> [ACTION ITEM] Please report every line in the material below where the word "labels" is found.
== Segment start ==
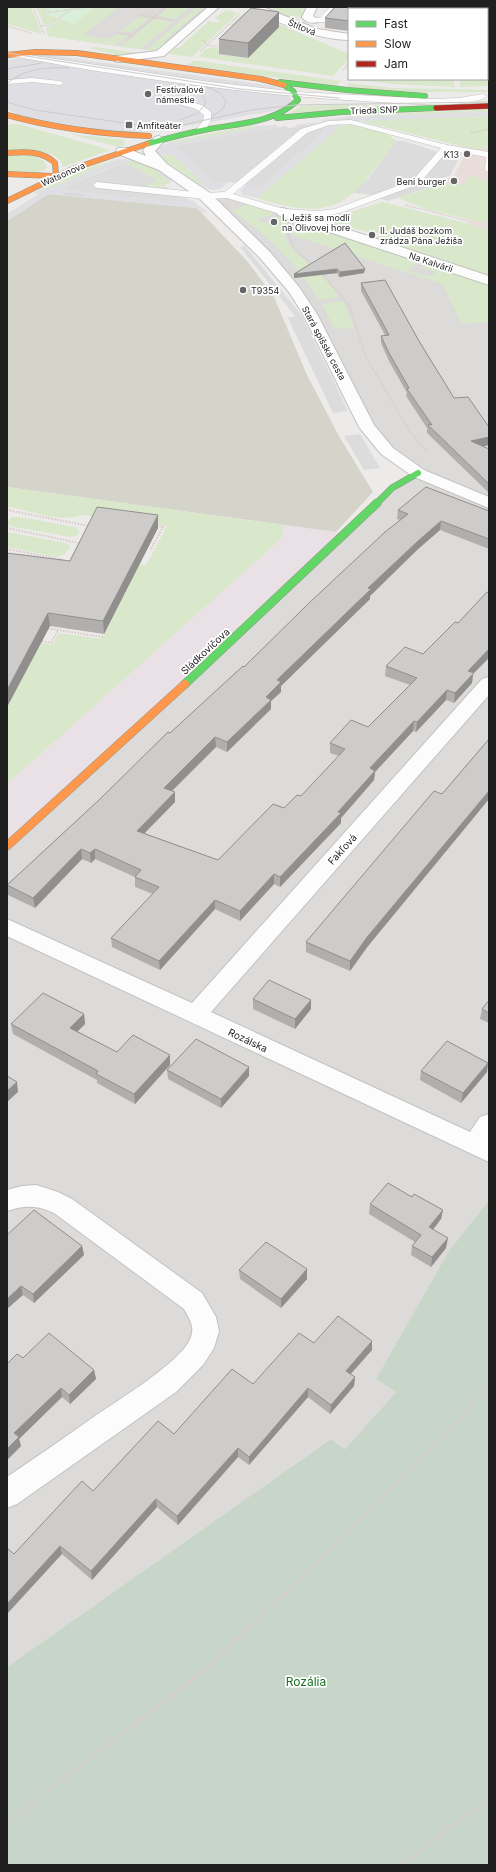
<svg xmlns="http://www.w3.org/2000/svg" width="496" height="1872" viewBox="0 0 496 1872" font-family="Inter,sans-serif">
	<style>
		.residential { fill: #dcdbda }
		.commercial { fill: #e9dddc }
		.industrial { fill: #eae1e6 }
		.construction { fill: #d5d4cb }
		.grass { fill: #d9e7cb }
		.cemetery { fill: #c8d6c9 }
		.park { fill: #d9efda }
		.parking { fill: #dddcdc }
		.plaza { fill: #dfdee2 }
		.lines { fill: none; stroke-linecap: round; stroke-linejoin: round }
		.lane-casing { stroke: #c3c2c1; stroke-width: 1 }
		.street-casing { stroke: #c3c2c1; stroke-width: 2 }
		.fast-far2-casing { stroke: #939583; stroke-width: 6 }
		.fast-far1-casing { stroke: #939583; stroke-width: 7 }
		.fast-casing { stroke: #939583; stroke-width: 9 }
		.slow-far1-casing { stroke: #939583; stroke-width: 6 }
		.slow-casing { stroke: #939583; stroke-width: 9 }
		.jam-casing { stroke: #939583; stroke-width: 6 }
		.path-far2 { stroke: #d6cac8; stroke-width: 1.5; stroke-dasharray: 1 1; stroke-linecap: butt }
		.path-far1 { stroke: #d6cac8; stroke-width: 2; stroke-dasharray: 1.5 1.5; stroke-linecap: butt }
		.path { stroke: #d6cac8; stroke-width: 3.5; stroke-dasharray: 2.5 2.5; stroke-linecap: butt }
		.lane { fill: #fcfcfc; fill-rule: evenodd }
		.street { fill: #fcfcfc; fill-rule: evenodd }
		.fast-far2 { stroke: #63d668; stroke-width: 5 }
		.fast-far1 { stroke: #63d668; stroke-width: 6 }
		.fast { stroke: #63d668; stroke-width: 8 }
		.slow-far1 { stroke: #ff974d; stroke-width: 5 }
		.slow { stroke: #ff974d; stroke-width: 8 }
		.jam { stroke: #b3261e; stroke-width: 5 }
		.tram { stroke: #cbcbca; stroke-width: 1 }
		.wall { fill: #b1afae }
		.shaded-wall { fill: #908f8d }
		.building { fill: #ceccca; stroke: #908f8d }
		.poi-dot { fill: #676666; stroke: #fff; stroke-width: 1.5 }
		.labels { text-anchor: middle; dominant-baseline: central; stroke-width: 3.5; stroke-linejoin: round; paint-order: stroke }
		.far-street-label { font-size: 9px; fill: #1f1f1f; stroke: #fff }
		.far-poi-label { font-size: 9px; fill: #1f1f1f; stroke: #fff; text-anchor: start }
		.street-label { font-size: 10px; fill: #1f1f1f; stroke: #fff }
		.near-park-label { font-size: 12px; fill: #187222; stroke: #fff }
	</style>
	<rect width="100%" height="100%" fill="#edebe9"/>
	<path class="residential" d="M110,7H214L162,52L68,39Z
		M227,195L489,280V1200L448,1252L376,1379L396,1392L345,1449L331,1439L7,1667V846L344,533L417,473L387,451L310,314L205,196Z"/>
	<path class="commercial" d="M489,140V229L466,223L478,212L447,183L448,178H453L456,171L465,155Z"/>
	<path class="industrial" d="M284,525L344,533L7,846V784L281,539L284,529Z"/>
	<path class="construction" d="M48,194L197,208L248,262L274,297L307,375L339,436L373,492L336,532L7,487V221Z"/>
	<path class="grass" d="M9,7H31L42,34L7,24V8Z
		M36,7H54L45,13L58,18L49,24L44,25Z
		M94,7H119L83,35C95,37 106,43 117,34L128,36L115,46L48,36L46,29L60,19L75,24Z
		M169,7H190L176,19L158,16Z
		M277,7H299L305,9V12L302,18L286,17L273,11V9Z
		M196,8L202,9L163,42L166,43C159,49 156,52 146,50Z
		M226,10L238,13L192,57L169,54L175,48H179L208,22L205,21C210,20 212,24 221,22L215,18Z
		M248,12L255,14L349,54V59L333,76L199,57C207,45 211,47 225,49L220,54L248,58L246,28L230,26L244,13Z
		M138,17L149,18L132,32L120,31Z
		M158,19L173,22L140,49L120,47L153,20Z
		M95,47L133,52L135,53L132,56L116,55L90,48Z
		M487,55L489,56V86L461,87L459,79H487Z
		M194,61H199L341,81L337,86L187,65Z
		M350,79H453L455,87L394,84Z
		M349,83L391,88L489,90V92H417L346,87Z
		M338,105L404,106L290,113L301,106Z
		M489,110V112L347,117L364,114Z
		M489,116V148L473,149L364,122L365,120Z
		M18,124L110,150L63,167C61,148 22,151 7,150V125Z
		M348,125C362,126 386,130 396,141C350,204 337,223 257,198L340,126Z
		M254,126L255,128L175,143L170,142L227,130Z
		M70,134L124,140L125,145L119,147Z
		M169,154L174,156L205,185L201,186L158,156Z
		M20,155L34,156L44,161L47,168L38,172L7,171V156Z
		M118,159L54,187L41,189L88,168Z
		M132,161C145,162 163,172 170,183L157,188L146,184L158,181L130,165L122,163Z
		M471,176L477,177L489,183V224L426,209L398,198L445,183L466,185L467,178Z
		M382,202L489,229V278L437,260L435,257H428L374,238L380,236L379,235L380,234L371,231L368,232L309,217L344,214Z
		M246,204L273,213L270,216L259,218L257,219L259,221L278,225L281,222L275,219L282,216L288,217L285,235L289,245L327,281L339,297L319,300C300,267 265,233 233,211Z
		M295,220L413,260L416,264L408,270C417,273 427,278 436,275L433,274L435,272L421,267L429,265L489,285V322L462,324L442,284L292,235Z
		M343,301L354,328L338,329L334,327L322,304Z
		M7,487L284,525V529L281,539L7,784V707L41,643L52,645L59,633L101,639L139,564L146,565L167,526L82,515C61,523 28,511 7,506Z
		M11,517H19L75,527L80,531L76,536L70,537L10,526L7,523Z
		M7,532L65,543L71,546L65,554L57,557L7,547Z"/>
	<path class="cemetery" d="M489,1200V1865H7V1667L331,1439L345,1449L396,1392L376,1379L448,1252Z"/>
	<path class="park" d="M54,7H94L75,24L44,13Z"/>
	<path class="parking" d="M302,124L319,126L324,129V132L260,188L229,182L215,184L173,146L242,133L286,126L288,128L297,127L296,125Z
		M396,141H404L441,153L461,155L450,176L423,183L434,186L388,201L374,197L375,195L352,193L369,178Z
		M122,163L130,165L158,181L147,185L157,188L165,186L180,196L176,202L62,190L63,188Z
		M238,214L274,246L301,272L296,273L232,215Z
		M245,246L302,316L348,411L333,413L288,318L295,316L240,247Z
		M360,434L380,468L364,470L344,436Z"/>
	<path class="plaza" d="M47,55L272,86L287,92L291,100L289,104L273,111L151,132L112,131L34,119L16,114L7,109V60Z
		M489,112V116L357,121L346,123L340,127L257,198L244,195L240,191L246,185L260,188L324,132V129L319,126L302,124L322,122L321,120L347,117Z
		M276,125L278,127L174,146L215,184L229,182L220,189L212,190L203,187L201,186L205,185L174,156L169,154L158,156L156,152L161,146L170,142L175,143L255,128L254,126Z
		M118,159L136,160L144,162L161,171L170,178L171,181L170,183L160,173L142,163L132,161L118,164L63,188L62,190L176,202L180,196L193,201L207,212L201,213L196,208L48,194L7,221V214L39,194L34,193L41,189L54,187Z"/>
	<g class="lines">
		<g class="lane-casing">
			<path id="lane" d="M330,7H338L325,22H311V18H320Z
				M9,52L210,82L297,92L434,99L459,98L483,94L487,96C474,108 416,104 397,103C268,97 139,80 12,56L8,54Z
				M32,78L60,81L64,83L60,85L32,82L7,84V80Z
				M172,98H175L202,105L211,112C213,120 207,131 199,133L195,131L203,121L204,115L196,109L172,102Z
				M351,120L447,145L489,152V173L485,170L486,157L448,150L419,184L340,213L318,217L283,215L227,198L205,199L97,188L93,185L97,182L205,193L225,192L301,129L328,121ZM351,124L441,148L413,180L335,209L318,211L284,209L233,194L307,133L329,125Z"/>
		</g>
		<g class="street-casing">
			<path id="street" d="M208,7H219L164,56L117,62L111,59L117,56L157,51Z
				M252,7H263L317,29L349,34V40C314,39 284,25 253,10Z
				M307,7H317L313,16L319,20L318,22C312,24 305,22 302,17Z
				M159,136L165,140L155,151L167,164L210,193L270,252L299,287L317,314L374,425L393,448L424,470L489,497V508L412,476L381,454L359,427L303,314L289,292L260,258L200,199L159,170L118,154L116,151L118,148H126L146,156L143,150L155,137Z
				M283,208L489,276V285L278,215L276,212L278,209Z
				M489,677V695L211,1012L470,1132L480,1117L489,1114V1162L7,936V919L192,1003L482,679Z
				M36,1185L58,1192L72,1199L202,1293L216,1317L219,1331L214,1348L203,1365L176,1392L17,1504L7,1508V1477C36,1457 66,1437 95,1416C117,1401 183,1361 191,1337C195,1326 189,1318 184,1309L54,1213C37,1205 25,1205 7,1211V1190L22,1186Z"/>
		</g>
		<g class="fast-far2-casing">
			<path id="fast-far2" d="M280,82L347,90L425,96
				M277,118L342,112L436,108
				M147,144C168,138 188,133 209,129C241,123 274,123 298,100L293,91L284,85"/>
		</g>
		<g class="fast-far1-casing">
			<path id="fast-far1" d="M376,504L392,488L418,473"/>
		</g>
		<g class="fast-casing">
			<path id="fast" d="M185,684L377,503"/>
		</g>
		<g class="slow-far1-casing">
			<path id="slow-far1" d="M7,55L36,52L77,53L261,79L284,85
				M7,115C54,128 101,134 149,136
				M7,153C24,152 42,150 55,163L56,176
				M7,174L52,176
				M7,201L75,168L147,144"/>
		</g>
		<g class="slow-casing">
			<path id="slow" d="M7,846L185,684"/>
		</g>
		<g class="jam-casing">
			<path id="jam" d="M436,108L489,106"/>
		</g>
		<path class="path-far2" d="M33,7L44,34
			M44,13L89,7
			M140,15L171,20
			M7,26L31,33
			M41,26H48L69,11
			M118,33L132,35
			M128,39L166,7
			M203,40L207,45L222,47
			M200,52L240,14
			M487,55H489
			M343,70L349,63
			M471,133L489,129
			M65,194L84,195
			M405,205L469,221
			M288,234L294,249L313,265
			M321,273L349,305L366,357L410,432L426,451"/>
		<path class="path-far1" d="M7,510L89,526
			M7,528L79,543
			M7,549L65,560
			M151,549L163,527L156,526
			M68,564L77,547
			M45,628L103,637
			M42,641L51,643L58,630"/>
		<path class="path" d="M7,1823L206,1669L345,1535L486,1391L489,1394
			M403,1865L449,1828L489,1801"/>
		<use href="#lane" class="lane"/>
		<use href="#street" class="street"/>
		<use href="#fast-far2" class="fast-far2"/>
		<use href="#fast-far1" class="fast-far1"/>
		<use href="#fast" class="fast"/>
		<use href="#slow-far1" class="slow-far1"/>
		<use href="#slow" class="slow"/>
		<use href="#jam" class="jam"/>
		<path class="tram" d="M7,53L240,89L339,98
			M7,69L42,63
			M7,84C24,68 47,67 69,68
			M207,87L220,93L226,101L223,109L212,116
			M7,102L35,110L152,127L178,126L251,110L295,105L489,102
			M180,120L198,113L206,103L201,93L184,85"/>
	</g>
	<path class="wall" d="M335,7H489V33H487V9H349V31L325,28V18Z
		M279,27L248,58L219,54V39Z
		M345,243L365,269L364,273L339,277L337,273L294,278V274Z
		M361,283L419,341L454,398L489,427V445L483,446L489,449V493L427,433V428L406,396L407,393L389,361L381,343V336L385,335L361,291Z
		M398,510L489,511V549L440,530L417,550L370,596V599L281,686V692L271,701V709L227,752L216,747L171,791L175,792V802L144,833L218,860L284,808L301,796L339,756L330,753V743L368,727L410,685L385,676L386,666L473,674L472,683L454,703L446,700L416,732L413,731L375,772L374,780L341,818V823L280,887L274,884L240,921L215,909L160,970L112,947L111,938L153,894L135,887V877L95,859L91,863L82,859L35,908L8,895L7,885L99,800L170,733L244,667L400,520L397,519Z
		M158,515V528L104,634L50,626L7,707L70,561Z
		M489,739V799L368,946L350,971L306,952V942L442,794Z
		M253,999L311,1000V1009L295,1029L253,1009Z
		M489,1000V1023L480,1019L482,1009Z
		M84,1014L85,1024L77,1031L117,1052L170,1065L135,1104L97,1083V1080L13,1034L11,1024Z
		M488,1063L487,1072L461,1103L420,1080L421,1071Z
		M249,1067V1076L221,1108L168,1079L167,1070Z
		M412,1197L443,1210L441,1219L433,1230L446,1248L431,1267L411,1255L412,1246L415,1242L369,1214L370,1204Z
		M7,1235L82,1246L84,1255L34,1303L23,1295Z
		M307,1269V1279L281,1308L240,1279L239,1270Z
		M314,1343L372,1350L351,1374L355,1377L354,1386L330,1414L308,1397L249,1465L238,1457L178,1525L157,1507L92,1580L62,1554H14L93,1491L174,1434L253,1384Z
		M23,1358L94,1370L96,1379L70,1404L62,1397L19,1439L21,1446L7,1460Z"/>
	<path class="shaded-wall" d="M279,12V27L248,58V43Z
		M337,269V273L294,278V274Z
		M365,269L364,273L339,277L340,272Z
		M489,437V445L470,449L471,441Z
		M158,515V528L104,634L103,621Z
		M441,521L440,530L417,550L370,596V599L281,686V692L271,701V709L227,752V742L266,697L277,680L368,588L418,541Z
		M48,613L50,626L7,707V690Z
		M489,649V658L473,674L472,683L454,703L455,693L468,671Z
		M447,690L446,700L416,732L417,722Z
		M414,721L413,731L375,772L374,780L341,818V823L280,887V877L338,812L370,768Z
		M215,737L216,747L165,798L164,788Z
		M489,791V799L368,946L350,971V961L368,936Z
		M175,792V802L137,841V831Z
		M81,849L82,859L35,908L33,898Z
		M95,849V859L91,863L90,853Z
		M274,874V884L240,921V911Z
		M215,900V909L160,970L159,961Z
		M311,1000V1009L295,1029V1019Z
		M84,1014L85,1024L71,1038L70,1028Z
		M170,1055V1065L135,1104L134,1094Z
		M488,1063L487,1072L461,1103L463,1093Z
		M249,1067V1076L221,1108V1099Z
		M17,1082L18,1092L7,1102V1091Z
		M443,1210L441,1219L427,1237L429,1227Z
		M448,1238L446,1248L431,1267L432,1257Z
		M82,1246L84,1255L34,1303L33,1294Z
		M307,1269V1279L281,1308V1299Z
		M21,1286L23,1295L7,1309V1299Z
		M372,1341V1350L345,1380L346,1371Z
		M94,1370L96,1379L70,1404L69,1395Z
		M355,1377L354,1386L330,1414L331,1405Z
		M61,1388L62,1397L19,1439L21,1446L7,1460V1449L14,1433Z
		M308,1388V1397L249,1465V1457Z
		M238,1448V1457L178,1525L177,1516Z
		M156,1499L157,1507L92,1580L91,1571Z
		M60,1546L62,1554L7,1614V1604Z"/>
	<path class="building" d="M335,7H489V23H487V9H349V21L325,18Z
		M251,8L279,12L248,43L219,39Z
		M345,243L365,269L340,272L337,269L294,274Z
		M385,280L419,341L454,398L468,397L489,427V437L471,441L489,449V484L428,425L429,424L432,425L407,389L409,388L389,353L381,336L389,335L361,283Z
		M426,487L489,511V539L441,521L418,541L368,588L371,589L277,680L281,682L266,697L271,700L227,742L215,737L164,788L175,792L137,831L218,860L273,804L284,808L297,795L301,796L345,749L330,743L351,720L368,727L417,678L386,666L405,647L423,654L455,622L458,623L487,592L489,593V649L468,671L474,673L455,693L447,690L417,722L414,721L370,768L375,771L338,812L341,813L280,877L274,874L240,911L215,900L159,961L111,938L159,887L135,877L141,870L95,849L90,853L81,849L33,898L7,885L99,800L168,732L170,733L243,666L244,667L308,604L385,532L408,514L398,510Z
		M97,507L158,515L103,621L48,613L7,690V553L70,561Z
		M489,739V791L368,936L350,961L306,942L434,791L442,794Z
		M269,980L311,1000L295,1019L253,999Z
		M43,993L84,1014L70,1028L117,1052L133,1035L170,1055L134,1094L96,1074L98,1071L11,1024Z
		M489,1000V1013L482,1009Z
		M196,1039L249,1067L221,1099L167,1070Z
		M447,1041L488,1063L463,1093L421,1071Z
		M7,1076L17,1082L7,1091Z
		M388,1183L412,1197L414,1194L443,1210L429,1227L448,1238L432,1257L412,1246L421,1235L370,1204Z
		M34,1210L82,1246L33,1294L21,1286L7,1299V1235Z
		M266,1242L307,1269L281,1299L239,1270Z
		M338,1316L372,1341L346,1371L355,1377L331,1405L308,1388L249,1457L238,1448L177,1516L156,1499L91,1571L60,1546L7,1604V1548L14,1554L82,1481L93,1491L158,1421L174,1434L232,1369L253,1384L299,1333L314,1343Z
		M49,1333L94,1370L69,1395L61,1388L14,1433L19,1437L7,1449V1364L17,1354L23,1358Z"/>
	<g class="poi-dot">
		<circle cx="148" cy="94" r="4"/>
		<rect x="125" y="121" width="8" height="8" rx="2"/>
		<circle cx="467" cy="154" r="4"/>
		<circle cx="454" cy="181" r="4"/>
		<circle cx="274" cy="222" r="4"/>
		<circle cx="372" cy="235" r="4"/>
		<circle cx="243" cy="290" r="4"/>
	</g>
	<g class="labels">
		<g class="far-street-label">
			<text transform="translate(302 27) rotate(22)">Štítová</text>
			<text transform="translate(374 110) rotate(-2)">Trieda SNP</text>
			<text transform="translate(63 174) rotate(-24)">Watsonova</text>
			<text transform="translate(431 262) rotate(18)">Na Kalvárii</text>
			<text transform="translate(324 343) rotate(62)">Stará spišská cesta</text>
		</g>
		<g class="far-poi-label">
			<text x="156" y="89">Festivalové<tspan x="156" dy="10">námestie</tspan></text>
			<text x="137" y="125">Amfiteáter</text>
			<text x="459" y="154" text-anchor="end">K13</text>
			<text x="446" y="181" text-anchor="end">Beni burger</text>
			<text x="282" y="217">I. Ježiš sa modlí<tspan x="282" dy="10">na Olivovej hore</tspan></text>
			<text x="380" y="230">II. Judáš bozkom<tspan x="380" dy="10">zrádza Pána Ježiša</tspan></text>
			<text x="251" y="290">T9354</text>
		</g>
		<g class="street-label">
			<text transform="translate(205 651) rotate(-43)">Sládkovičova</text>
			<text transform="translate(342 849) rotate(-48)">Fakľová</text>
			<text transform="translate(248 1040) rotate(25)">Rozálska</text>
		</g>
		<g class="near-park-label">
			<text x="306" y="1681">Rozália</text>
		</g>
	</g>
	<rect width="496" height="1872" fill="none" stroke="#1f1f1f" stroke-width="16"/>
	<rect x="348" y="8" width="140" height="72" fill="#ffffff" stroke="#a5a5a5"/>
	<rect x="356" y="21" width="20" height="6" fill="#63d668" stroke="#a5a5a5"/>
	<text x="384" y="28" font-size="12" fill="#1f1f1f">Fast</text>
	<rect x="356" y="41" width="20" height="6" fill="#ff974d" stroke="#a5a5a5"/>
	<text x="384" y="48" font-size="12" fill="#1f1f1f">Slow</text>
	<rect x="356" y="61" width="20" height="6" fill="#b3261e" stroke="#a5a5a5"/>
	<text x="384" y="68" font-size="12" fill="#1f1f1f">Jam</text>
</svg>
== Segment end ==
> [ANSWER SPACE]
		.labels { text-anchor: middle; dominant-baseline: central; stroke-width: 3.5; stroke-linejoin: round; paint-order: stroke }
	<g class="labels">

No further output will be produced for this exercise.